**Task brief**
Look below for the line containing "cytoplasmic/membranous and nuclear"; from there through the line containing "immunohistochemical staining in", both lines included, please set down each line exactly and nothing else.

**Data under study**

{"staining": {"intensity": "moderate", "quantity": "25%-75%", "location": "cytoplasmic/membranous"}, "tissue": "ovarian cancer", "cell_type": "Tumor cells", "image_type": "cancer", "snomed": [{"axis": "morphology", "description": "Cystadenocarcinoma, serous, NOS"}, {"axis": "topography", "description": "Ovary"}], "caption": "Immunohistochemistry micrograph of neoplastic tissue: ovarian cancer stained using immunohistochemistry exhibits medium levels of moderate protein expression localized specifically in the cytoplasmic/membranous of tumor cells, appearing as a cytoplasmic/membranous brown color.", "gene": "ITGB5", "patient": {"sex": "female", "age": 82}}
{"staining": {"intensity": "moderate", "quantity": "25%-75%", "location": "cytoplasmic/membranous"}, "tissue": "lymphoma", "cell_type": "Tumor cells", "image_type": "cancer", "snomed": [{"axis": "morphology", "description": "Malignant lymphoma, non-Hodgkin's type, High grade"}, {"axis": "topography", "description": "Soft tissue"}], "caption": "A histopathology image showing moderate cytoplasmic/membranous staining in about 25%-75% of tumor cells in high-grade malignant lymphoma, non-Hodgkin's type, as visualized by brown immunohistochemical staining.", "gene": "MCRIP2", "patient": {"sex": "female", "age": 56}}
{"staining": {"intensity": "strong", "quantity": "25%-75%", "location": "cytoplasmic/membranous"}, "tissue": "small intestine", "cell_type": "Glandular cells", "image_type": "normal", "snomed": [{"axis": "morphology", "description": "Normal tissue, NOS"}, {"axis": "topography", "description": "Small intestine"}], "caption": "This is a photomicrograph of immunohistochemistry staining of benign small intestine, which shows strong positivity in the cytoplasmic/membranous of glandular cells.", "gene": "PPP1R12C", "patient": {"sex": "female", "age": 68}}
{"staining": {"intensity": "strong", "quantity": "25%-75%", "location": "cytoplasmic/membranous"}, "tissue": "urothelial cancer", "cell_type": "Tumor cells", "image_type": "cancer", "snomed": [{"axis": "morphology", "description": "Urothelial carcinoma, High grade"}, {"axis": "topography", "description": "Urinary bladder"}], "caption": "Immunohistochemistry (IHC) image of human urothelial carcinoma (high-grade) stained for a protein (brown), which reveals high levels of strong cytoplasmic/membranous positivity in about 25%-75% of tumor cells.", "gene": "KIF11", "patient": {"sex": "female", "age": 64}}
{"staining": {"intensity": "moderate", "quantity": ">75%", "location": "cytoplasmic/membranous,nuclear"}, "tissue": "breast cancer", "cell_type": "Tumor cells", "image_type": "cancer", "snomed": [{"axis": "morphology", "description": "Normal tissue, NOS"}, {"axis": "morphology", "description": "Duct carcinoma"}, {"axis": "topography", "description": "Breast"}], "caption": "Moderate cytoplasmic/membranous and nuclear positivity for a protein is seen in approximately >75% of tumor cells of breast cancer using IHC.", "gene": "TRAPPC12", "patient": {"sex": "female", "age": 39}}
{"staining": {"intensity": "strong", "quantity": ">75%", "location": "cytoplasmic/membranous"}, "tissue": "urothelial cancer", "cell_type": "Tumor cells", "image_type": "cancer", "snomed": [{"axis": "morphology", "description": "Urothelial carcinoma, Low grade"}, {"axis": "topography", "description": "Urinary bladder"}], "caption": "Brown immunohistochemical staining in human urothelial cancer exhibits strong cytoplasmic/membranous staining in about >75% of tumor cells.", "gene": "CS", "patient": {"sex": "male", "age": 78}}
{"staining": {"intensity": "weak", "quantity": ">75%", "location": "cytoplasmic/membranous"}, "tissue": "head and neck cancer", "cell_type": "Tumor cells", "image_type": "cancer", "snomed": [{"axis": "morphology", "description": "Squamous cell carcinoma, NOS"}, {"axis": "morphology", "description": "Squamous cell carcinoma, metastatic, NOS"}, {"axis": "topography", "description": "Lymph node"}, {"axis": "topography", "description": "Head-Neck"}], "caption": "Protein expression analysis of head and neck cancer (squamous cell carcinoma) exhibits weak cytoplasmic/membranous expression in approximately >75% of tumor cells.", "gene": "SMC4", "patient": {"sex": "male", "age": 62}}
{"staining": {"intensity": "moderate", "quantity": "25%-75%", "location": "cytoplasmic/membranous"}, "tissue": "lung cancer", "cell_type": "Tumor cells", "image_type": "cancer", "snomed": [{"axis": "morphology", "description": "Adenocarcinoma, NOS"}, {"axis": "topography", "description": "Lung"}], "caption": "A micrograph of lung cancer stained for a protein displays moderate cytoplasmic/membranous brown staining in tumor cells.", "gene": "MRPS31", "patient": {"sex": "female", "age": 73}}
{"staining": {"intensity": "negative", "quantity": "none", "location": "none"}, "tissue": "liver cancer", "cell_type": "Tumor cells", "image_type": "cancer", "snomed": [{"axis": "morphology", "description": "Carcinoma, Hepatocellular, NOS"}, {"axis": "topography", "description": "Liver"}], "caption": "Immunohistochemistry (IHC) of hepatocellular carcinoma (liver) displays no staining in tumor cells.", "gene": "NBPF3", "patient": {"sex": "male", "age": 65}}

**Exercise output**
{"staining": {"intensity": "moderate", "quantity": ">75%", "location": "cytoplasmic/membranous,nuclear"}, "tissue": "breast cancer", "cell_type": "Tumor cells", "image_type": "cancer", "snomed": [{"axis": "morphology", "description": "Normal tissue, NOS"}, {"axis": "morphology", "description": "Duct carcinoma"}, {"axis": "topography", "description": "Breast"}], "caption": "Moderate cytoplasmic/membranous and nuclear positivity for a protein is seen in approximately >75% of tumor cells of breast cancer using IHC.", "gene": "TRAPPC12", "patient": {"sex": "female", "age": 39}}
{"staining": {"intensity": "strong", "quantity": ">75%", "location": "cytoplasmic/membranous"}, "tissue": "urothelial cancer", "cell_type": "Tumor cells", "image_type": "cancer", "snomed": [{"axis": "morphology", "description": "Urothelial carcinoma, Low grade"}, {"axis": "topography", "description": "Urinary bladder"}], "caption": "Brown immunohistochemical staining in human urothelial cancer exhibits strong cytoplasmic/membranous staining in about >75% of tumor cells.", "gene": "CS", "patient": {"sex": "male", "age": 78}}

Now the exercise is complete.